→ **WERKINSTRUCTIES**:
1 - Vertaal de volgende zin uit de tekst over San Telmo naar het Engels: "Het is een van de bekendste tangotheaters van de stad, opgericht in 1968 door de beroemde Argentijnse tangozanger Edmundo Rivero."
2 - Citeer letterlijk uit de tekst over San Telmo het gedeelte dat begint bij de woorden "Want ga je links" en stopt na de woorden "van dit dorpspleingevoel?".

→ **WEERGEGEVEN TEKST**:
----

Want ga je links Balcarce in dan vind je daar o.a. Casa Blanca, Michelangelo en La Ventana. Het zijn de beroemdste tangotheaters van de stad. Overdag is het er heerlijk rustig, maar ’s avonds laat hoor je uit alle hoeken muziek en applaus, dan proef je de sfeer van de melancholie en de passie. Maar Calle Chile is ook een aangename relaxte straat met terrassen en cafés, zoals Molière op de hoek van Balcarce. Waarom ga je daar niet op het terras zitten en genieten van dit dorpspleingevoel?

Als je Balcarce rechts vanaf Chile doorloopt richting Av. Independencia zie je daar op de hoek rechts een klein sympathiek neokoloniaal huis, El Viejo Almacén. Het is een van de bekendste tangotheaters van de stad, opgericht in 1968 door de beroemde Argentijnse tangozanger Edmundo Rivero. Schuin aan de overkant op Av. Colón staat nog een bombastisch beeldhouwwerk, el Canto al Trabajo (het lied van de werker). Ontworpen door een leerling van Rodin, Rogelio de Yrurtia, in 1907 als hommage aan de vrijheid van werk. 14 bronzen figuren trekken een grote granitosteen. Dan wandel je weer terug naar Pasaje San Lorenzo waar je links afslaat. Het is een pittoresk straatje, heerlijk rustig met antiquairs en een werkplaats voor ambachtslieden en schilders op nr. 317, maar wel erg commercieel! Hier vind je ook het smalste huisje van de stad, Casa Minima op nr. 380, ruim 2 meter breed.

Nu loop je door naar Defensa en steek je Av. Independencia over. Je komt in het mooiste en leukste gedeelte van San Telmo. Hier bevinden zich de meeste antiquairs en kunstgaleries, maar ook gezellige restaurants, trendy cafés en kleine theaters. Kijk eerst even naar rechts op nr. 829 naar een van de mooiste façades van de straat, helemaal in Franse stijl. Dan ga je naar links, Calle José Giuffra in. Dit leuke straatje heeft mooie gerestaureerde huizen die dateren uit de 19de eeuw, zoals op nr. 339 met een aparte gevel. Bekijk vooral links het venster met dat balkonnetje. En kijk eens naar de straatstenen, die de vorm hebben van een gebakken brood en van origine uit België komen. Je ziet ze overal in deze buurt. Nu loop je door naar Balcarce en kom je in een gezellige buurt met trendy restaurants en cafés. Bijvoorbeeld op de volgende hoek met Estados Unidos is Bar Sur.

----

[Gegevens voor grafiekbegrip]
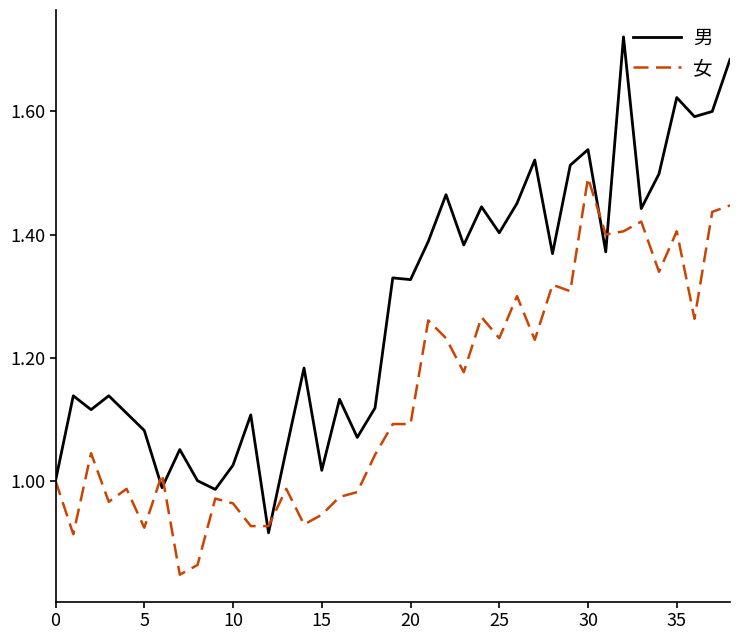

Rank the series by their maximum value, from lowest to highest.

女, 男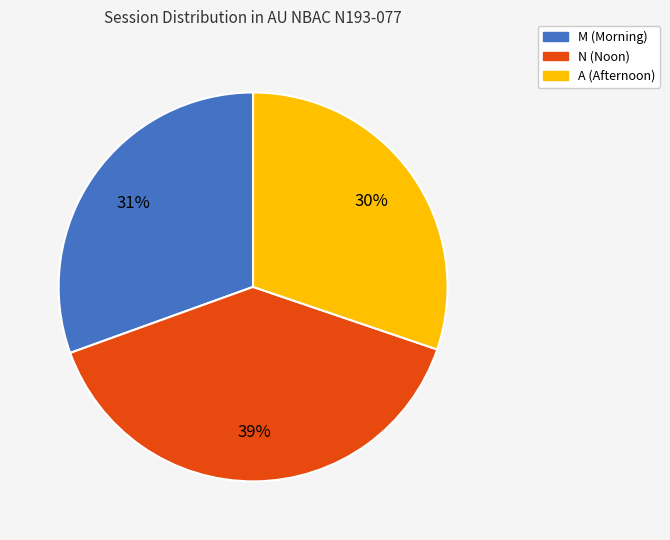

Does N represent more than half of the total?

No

----

→ **OPLOSSINGEN HIERONDER**:
1 - It is one of the best-known tango theaters in the city, founded in 1968 by the famous Argentine tango singer Edmundo Rivero.

2 -
Want ga je links Balcarce in dan vind je daar o.a. Casa Blanca, Michelangelo en La Ventana. Het zijn de beroemdste tangotheaters van de stad. Overdag is het er heerlijk rustig, maar ’s avonds laat hoor je uit alle hoeken muziek en applaus, dan proef je de sfeer van de melancholie en de passie. Maar Calle Chile is ook een aangename relaxte straat met terrassen en cafés, zoals Molière op de hoek van Balcarce. Waarom ga je daar niet op het terras zitten en genieten van dit dorpspleingevoel?